MR: Clinical trial data is different. When looking at clinical data in the health system, you can make observations about patients in the “real world.” On the other hand, a clinical trial involves the testing of a new therapy in which a biopharmaceutical company or a device company has invested a lot of money. There's no question that this trial data should be made available at some point, but the question is when. If you make all of this data available too early, then you make it very easy for competitors to take advantage of the situation, which has a chilling effect on innovation. If you wait too long, you don't have the potential benefits of sharing clinical data. I think the most compelling case for the sharing of data from clinical trials is around the issue of safety.
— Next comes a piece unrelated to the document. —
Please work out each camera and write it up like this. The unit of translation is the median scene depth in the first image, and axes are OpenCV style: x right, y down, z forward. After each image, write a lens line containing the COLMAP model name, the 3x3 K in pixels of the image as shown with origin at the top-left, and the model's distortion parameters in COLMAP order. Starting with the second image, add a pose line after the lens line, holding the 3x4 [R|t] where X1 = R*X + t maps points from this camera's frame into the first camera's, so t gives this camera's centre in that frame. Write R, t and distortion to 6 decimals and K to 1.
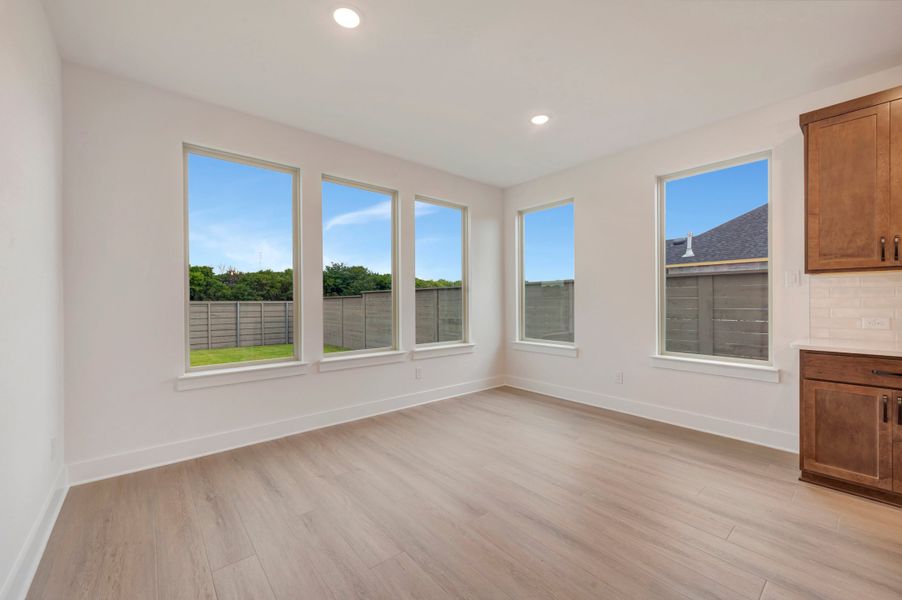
lens RADIAL K [[358.7, 0, 449.7], [0, 358.7, 303.5], [0, 0, 1]] dist [0.001035, 0.000100]
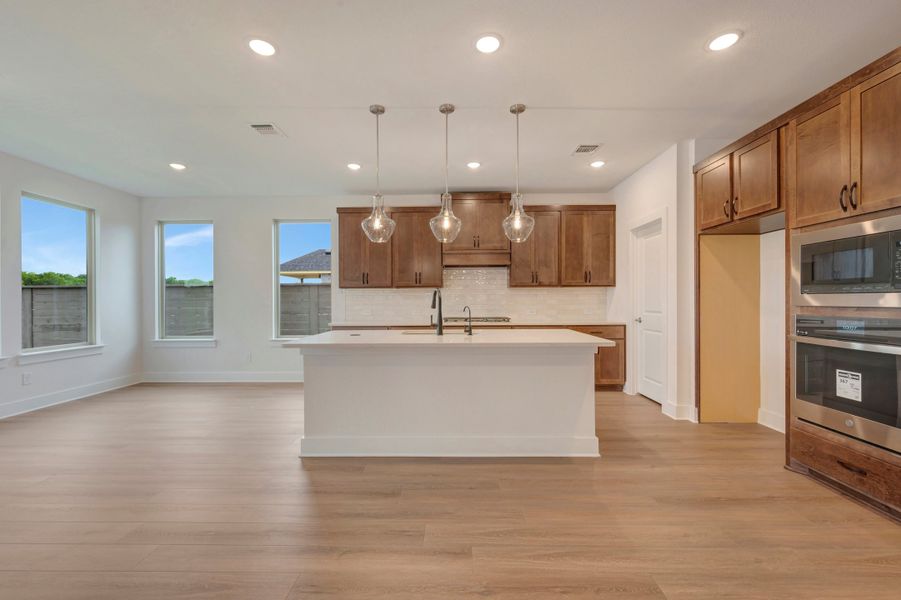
lens RADIAL K [[367.4, 0, 449.1], [0, 367.4, 298.8], [0, 0, 1]] dist [-0.000949, -0.000378]
pose [[0.654030, 0.003935, 0.756458, -0.079529], [0.007346, 0.999906, -0.011554, 0.001008], [-0.756433, 0.013114, 0.653940, -0.427825]]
For example, if you are looking at a new potential drug in clinical trials that displays unexpected adverse effects or toxicity, it's hard to argue that such data on safety shouldn't be made widely available.
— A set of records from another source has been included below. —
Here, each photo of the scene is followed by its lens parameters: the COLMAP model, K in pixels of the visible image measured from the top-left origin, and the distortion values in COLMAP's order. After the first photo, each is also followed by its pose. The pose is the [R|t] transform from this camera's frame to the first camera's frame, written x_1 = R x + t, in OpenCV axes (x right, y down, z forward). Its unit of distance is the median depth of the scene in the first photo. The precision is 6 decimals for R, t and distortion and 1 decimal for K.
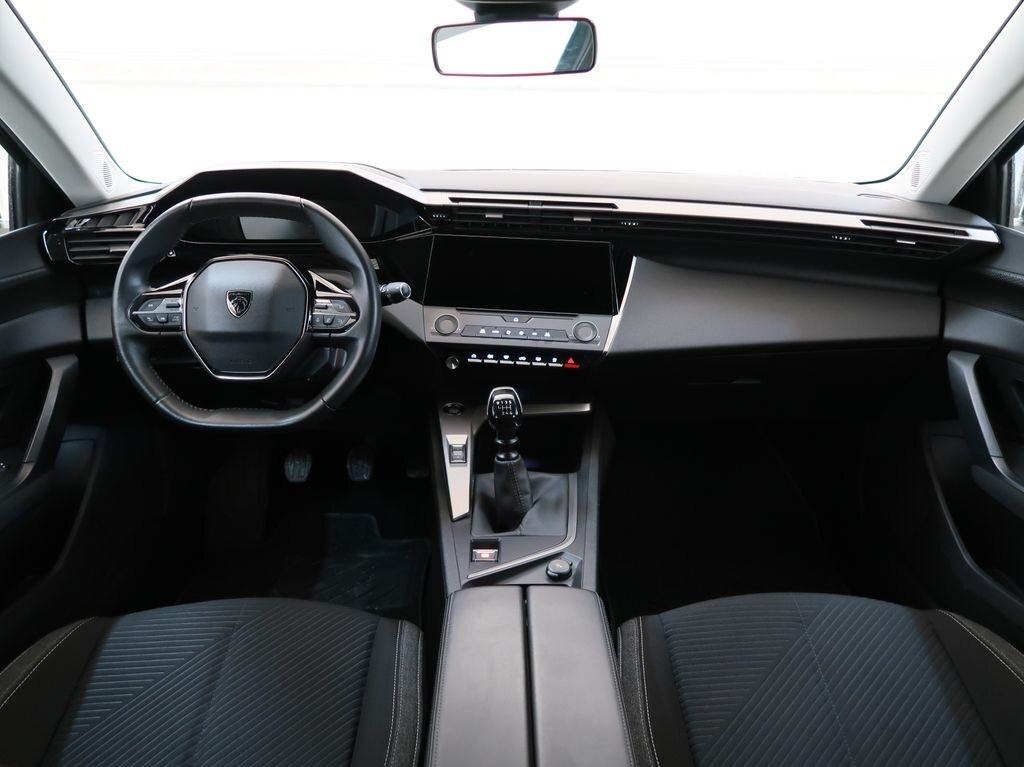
lens RADIAL K [[787.8, 0, 512.0], [0, 787.8, 383.5], [0, 0, 1]] dist [-0.020262, -0.000525]
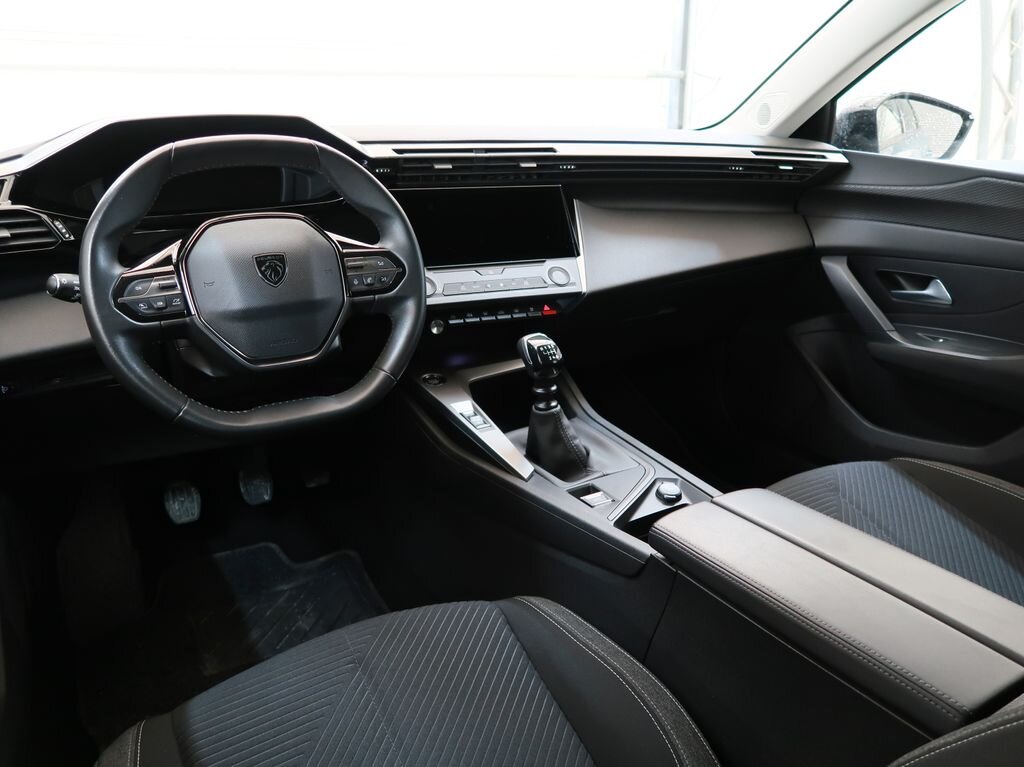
lens RADIAL K [[787.8, 0, 512.0], [0, 787.8, 383.5], [0, 0, 1]] dist [-0.020262, -0.000525]
pose [[0.873127, -0.174648, 0.455135, -0.430272], [0.180706, 0.983062, 0.030563, 0.026364], [-0.452764, 0.055561, 0.889898, 0.153098]]
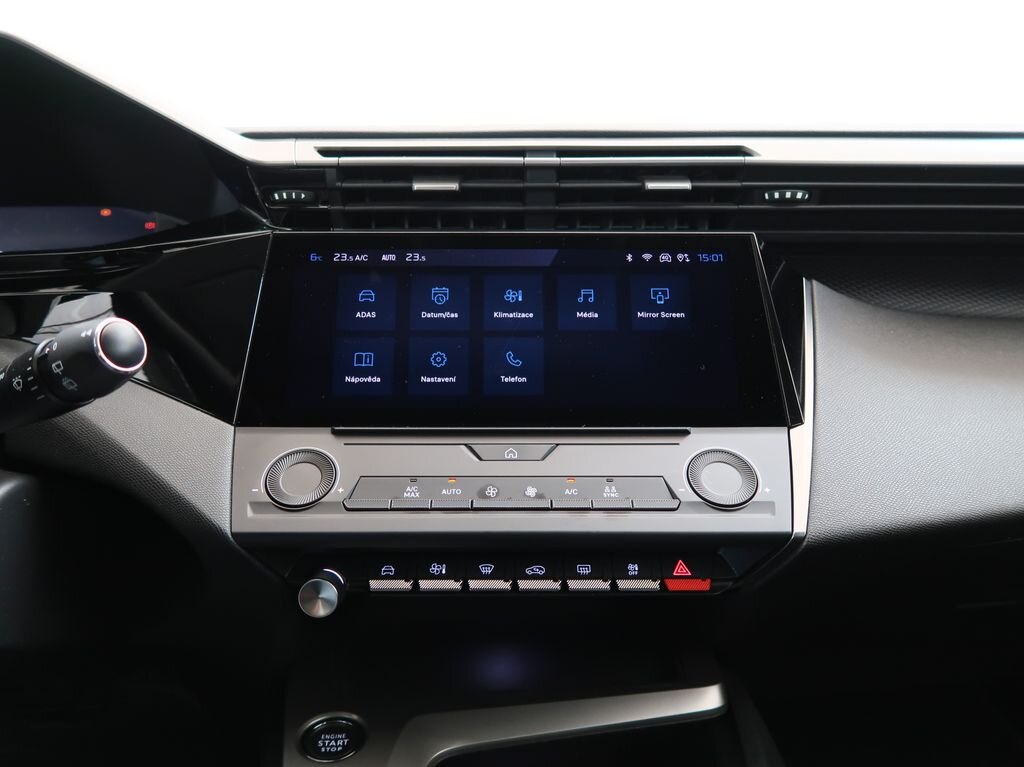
lens RADIAL K [[787.8, 0, 512.0], [0, 787.8, 383.5], [0, 0, 1]] dist [-0.020262, -0.000525]
pose [[0.996125, -0.039165, 0.078747, -0.019995], [0.056894, 0.969749, -0.237382, -0.030279], [-0.067068, 0.240942, 0.968219, 0.671137]]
Proving efficacy is different. I don't think the argument is as compelling for making that urgently available. Although there's a lot of talk regarding the sharing of clinical trial data, it's actually hard to point to many examples where the sharing of clinical trial data has made new discoveries happen faster or revealed some new insight that wasn't known before. That's another reason that I think that clinical trial data sharing has a slower time point than sharing clinical data from health systems. I remember hearing that from the point of view of journal editors, the inquiries to journals to see the clinical trial data behind publications comes mostly from competitors and from lawyers, rather than from investigators in academia. Ten years ago, when we at Merck started making clinical trial data sets available, we noticed that few people asked for them. These considerations and trends make sharing clinical trial data different from sharing electronic health record data. When we start seeing benefits to sharing this type of data more readily, then sharing may become more prominent, but for now, with the exception of safety data, trial data can be shared, but less urgently
NU: To close, we were wondering if there are other insights or wisdom you’d like to impart to our readership in the medical community?
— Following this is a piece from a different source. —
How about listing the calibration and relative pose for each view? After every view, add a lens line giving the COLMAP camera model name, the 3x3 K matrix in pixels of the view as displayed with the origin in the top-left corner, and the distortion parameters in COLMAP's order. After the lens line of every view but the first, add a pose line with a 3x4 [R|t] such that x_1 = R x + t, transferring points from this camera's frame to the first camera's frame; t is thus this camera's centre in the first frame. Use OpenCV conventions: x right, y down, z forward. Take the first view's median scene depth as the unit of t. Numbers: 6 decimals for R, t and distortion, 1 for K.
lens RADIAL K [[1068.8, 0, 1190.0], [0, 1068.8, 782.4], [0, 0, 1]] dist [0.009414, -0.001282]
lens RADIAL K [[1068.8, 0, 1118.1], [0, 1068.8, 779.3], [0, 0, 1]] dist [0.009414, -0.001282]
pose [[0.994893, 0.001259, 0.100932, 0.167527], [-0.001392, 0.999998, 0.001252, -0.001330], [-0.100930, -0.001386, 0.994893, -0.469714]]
MR: I imagine that the people who attend Harvard Medical School are pluripotential, in that they’re talented in many areas. Many people spend a lot of time thinking about juggling everything at once because they don’t want to close any options. They want to do as many things as they can for as long as they can. It’s important to remember that life and one’s career are hopefully long, and that you don’t have to do everything simultaneously. Instead, you can do things serially. You can spend part of your career as a laboratory researcher or clinician and spend another part of your career in clinical care delivery. That’s another formula for keeping options open: doing things serially instead of in parallel.